Ulrich Teuschs Urteil über die Biografie des deutschen Widerstandskämpfers Helmuth James Moltke, der 1945 von den Nazis hingerichtet wurde, ist zwiegespalten. Während er die erste Hälfte des Buches, in der Günter Brakelmann die Kindheit und Jugend von Moltke schildert und die Entwicklung einer demokratisch orientierten, europäischen Persönlichkeit beschreibt, sehr einfühlsam und pointiert beschrieben findet, kann ihn der zweite Teil, in dem der Widerstand gegen das Naziregime geschildert wird, nicht überzeugen. Hier hätte sich Teusch mehr kritische Distanz gewünscht und er findet, dass es dem Autor nicht mehr gelingt, auch die Widersprüche in der Haltung seines Protagonisten herauszuarbeiten. Die Darstellung fächere sich hier in allzu viele Details auf und biete streckenweise kaum mehr als eine chronologische Abfolge, mäkelt der Rezensent, der dafür wiederum die sich in Moltkes letzter Lebensphase intensivierende Religiosität überzeugend dargestellt sieht.
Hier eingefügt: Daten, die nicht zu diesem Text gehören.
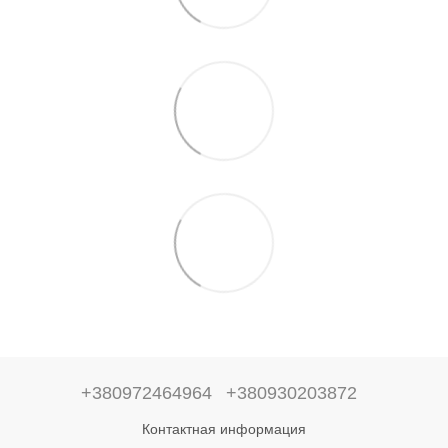
+380972464964
+380930203872
Контактная информация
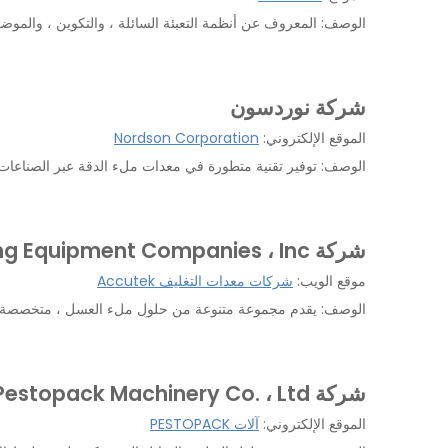
الوصف: المعروف عن أنظمة التعبئة السائلة ، والتكوين ، والموضوع
شركة نوردسون
الموقع الإلكتروني:
Nordson Corporation
الوصف: توفير تقنية متطورة في معدات ملء الدقة عبر الصناعات
شركة Accutek Backing Equipment Companies ، Inc.
موقع الويب:
شركات معدات التغليف Accutek
الوصف: يقدم مجموعة متنوعة من حلول ملء العسل ، متخصصة في آل
شركة Pestopack Machinery Co. ، Ltd.
الموقع الإلكتروني:
آلات PESTOPACK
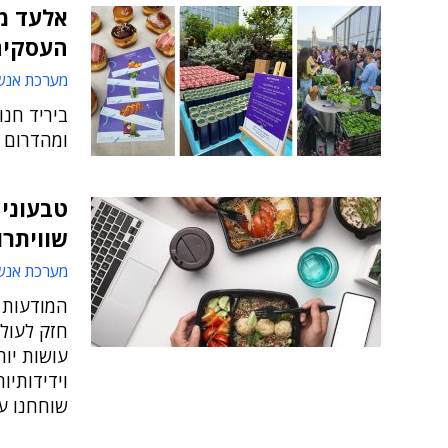
אלעד מע
העסקים
מערכת אנש
ביריד חנ
ומהדרום 
טבעונים
שוויתרו
מערכת אנש
המודעות 
חזק לעול
עושות יות
וידידותיו
שוחחנו ע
Rezensionsnotiz zu Die Zeit, 08.03.2007

Zwiespältig bewertet Rezensent Volker Ullrich diese erste große Biografie des berühmten Hitler-Gegners. Zwar ist sie aus seiner Sicht solide gearbeitet und schöpft auch "fleißig" aus den Quellen. Trotzdem ist sie nicht die Darstellung, die diese "Lichtgestalt" Moltke aus Sicht des Rezensenten verdient hätte. Ein Grundproblem ist, dass dem Eindruck des Rezensenten zufolge Günter Brakelmann jeder schriftstellerische Ehrgeiz abgeht. Dass er sein Material kompiliert, statt es zu analysieren, weshalb er wesentliche Fragen dann auch gar nicht berühren würde. Auch gehören gerade die Teile des Buchs über den Widerstand zu seinen schwächsten. Sträflich vernachlässigt fand er auch die Rolle der Frauen darin. Am besten gelungen ist aus Ullrichs Sicht der Teil über Kindheit und Jugend. Glanz gewinnt das Buch für ihn nur in Momenten, wo Helmuth James von Moltke in Selbstzeugnissen zu Wort kommt - zum Teil in bisher unveröffentlichtem Material, wie den Briefen aus der KZ-Haft in Ravensbrück an seine Frau Freya.

Rezensionsnotiz zu Frankfurter Rundschau, 07.03.2007

Günter Brakelmann gebe mit dieser "bewegenden" Biografie zugleich ein Beispiel für eine "gelungene" Erinnerung an jene Leute, die Widerstand unter den Nationalsozialisten geleistet haben. Rezensentin Renate Wiggershaus empfiehlt das Buch nicht nur wegen der fundierten Quellenforschung des Autors, auch die Ausstattung sei mit Fotos, Zeittafel und Register vorbildhaft und für ein breites Publikum geeignet. Über den Kreisauer Kreis, die Treffen von Oppositionellen auf dem ostpreußischen Landgut der Moltkes, habe der Autor schon früher gearbeitet. In der Biografie dokumentiere er nun das Gedankengut des Kreises anhand "gut ausgewählter" Zitate aus Briefen und Schriften. Helmuth James von Moltke werde als ein Mann dargestellt, der für ein liberales Europa eingetreten sei und der als Kriegsverwaltungsrat auch mal Generälen die Leviten gelesen habe, wenn es um die "feige" Befolgung von Hitler-Befehlen gegangen sei. Als Rechtsanwalt habe er vielen Juden bei der Auswanderung geholfen. Bevor Moltke 1944 als Widerständler hingerichtet wurde, referiert der Rezensent, habe er zu tiefer Gläubigkeit gefunden. Der Autor zitiere nicht allein aus den letzten Briefen an die Frau, er habe mit der heute über 90-jährigen Freya von Moltke auch noch Gespräche führen können.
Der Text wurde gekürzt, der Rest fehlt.